Using Command Relationships in an English Query Model

English Query

English Query

Using Command Relationships in an English Query Model

English Query interprets English questions (for example, "Who is the oldest patient?") and statements (for example, "Show the salespeople") as commands to display a set of data. In some applications, you may want to enhance English Query to understand other types of commands. Relationships that contain command phrasings are used to define these model-specific commands and are called command relationships. Command relationships do not use join tables or SQL conditions.

Similarly, entities used in command relationships do not use join paths or "how many" and "how much" properties. Entities in command relationships can be assigned mandatory roles, which means that they are required.

When command phrasings and entities are called in the object model, they require a command ID and a parameter ID, respectively.

Command Relationship Example

An English Query application tracks an art collection, in conjunction with a database that contains information about the artists. A user states, "Display the paintings by xxx artist that are watercolors." This statement is translated into two commands to be executed by the application:

  • The first is an SQL command, which fetches information from the database about paintings by xxx artist that are watercolors.

  • The second command instructs the client application to display the actual paintings identified by the first command, rather than a display of textual data from the database.

This application uses model knowledge about paintings, artists, and medium, and a relationship containing a command phrasing. The command phrasing in this example has the verb "display" and the direct object "painting."

Mandatory Roles

Mandatory roles is an enhancement to English Query that allows entities used as command relationship arguments to be required.

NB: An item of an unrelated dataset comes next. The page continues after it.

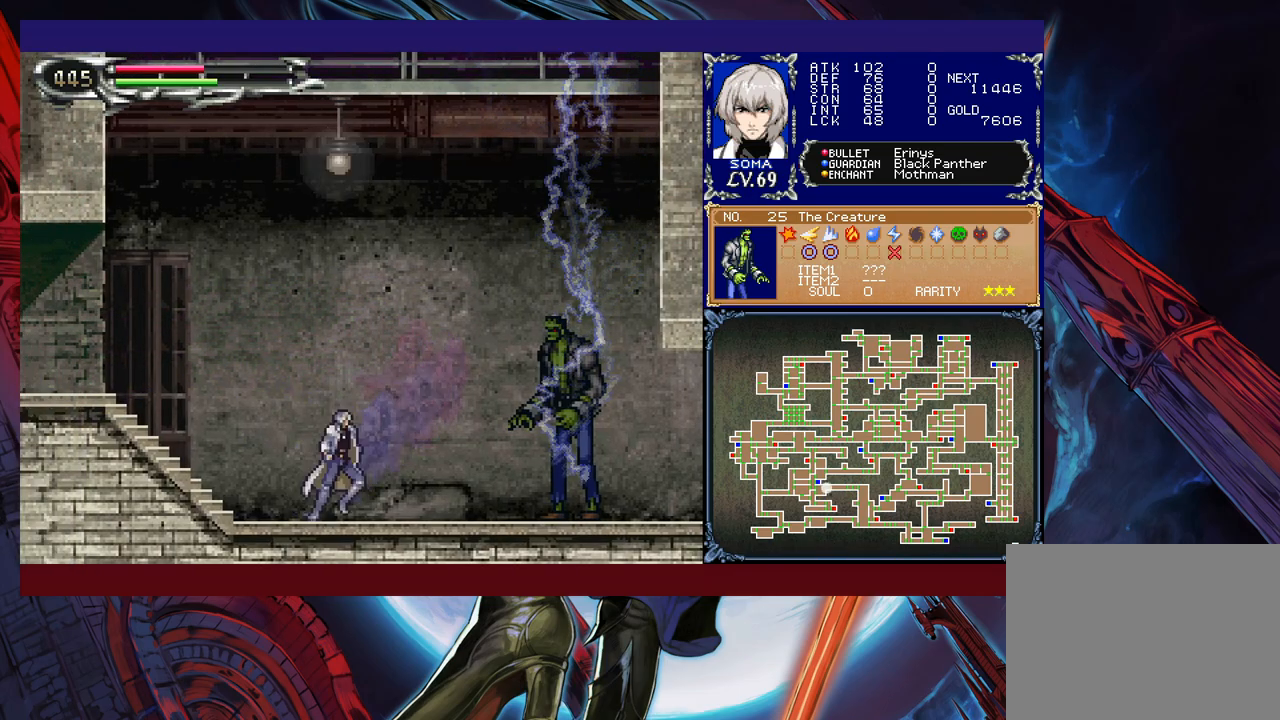
{"buttons": ["R1"], "left_stick": "left", "events": [[17, "B", "down"], [50, "A", "down"], [50, "B", "up"], [100, "A", "up"], [117, "left_stick", "left"], [300, "left_stick", "right"], [317, "A", "down"], [317, "B", "down"], [350, "B", "up"], [417, "A", "up"], [450, "left_stick", "left"]]}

Command relationships are not complete unless all (or a specific subset) of the parameters are specified. This is required for situations in which the target command has arguments that are mandatory.

For example, in the command, "ship (amounts of) products to customers on dates", the product and the customer and the amount must all be specified, or the command is incomplete.

For such roles, if the user does not specify a specific instance of the entity or a qualifier describing a subset of the entity, English Query prompts for such information. When a mandatory role has not been specified in the command or question, the English Query engine object model generates a clarification response with an InputText object for each missing mandatory role, using the prompt provided on the role by the author of the model. For example:

Question: Order 10 bottles of Coho Vineyard Merlot

InputText 1: Who should the order be sent to?

InputText 2: When should the order be sent?

In this example, the user provides a customer name for the first clarification and a date for the second clarification.

Command IDs and Parameter IDs

Command phrasings and entities require an ID when called in the object model. Command phrasings require a command ID, which is returned to the application and indicates which command relationship it is. Each entity used in a command phrasing requires a parameter ID. This ID is returned to the client application in a Parameter object and indicates which command parameter the object specifies.

Some command phrasings use entities that are not represented by database objects. These entities may simply be a static part of the phrasing, for example, "the Recycle Bin" in the command "Move <file> into the Recycle Bin". Or, these entities may correspond to command arguments that are obtained from the user's question rather than from the database (for example, in the command, "Raise the temperature of vat 6 by 12 degrees"). The command phrasing that is used would be "Raise the_temperature of vats by temperature_increase_amounts". The entity "the_temperature" is not represented by a database object and does not correspond to a command argument. So, you specify this by selecting "None" as the parameter type. The entity "temperature_increase_amounts" (also not represented by a database object) does correspond to a parameter of the command. As a result, you must indicate the data type of the parameter by using the Parameter Type property.

Parameters that correspond to nondatabase entities are returned to the client application through the object model as value Parameter objects, rather than as field Parameter objects. In the previous example, "12 degrees" would be sent as a Parameter with the Value property set to "12" and the Units property set to "degrees".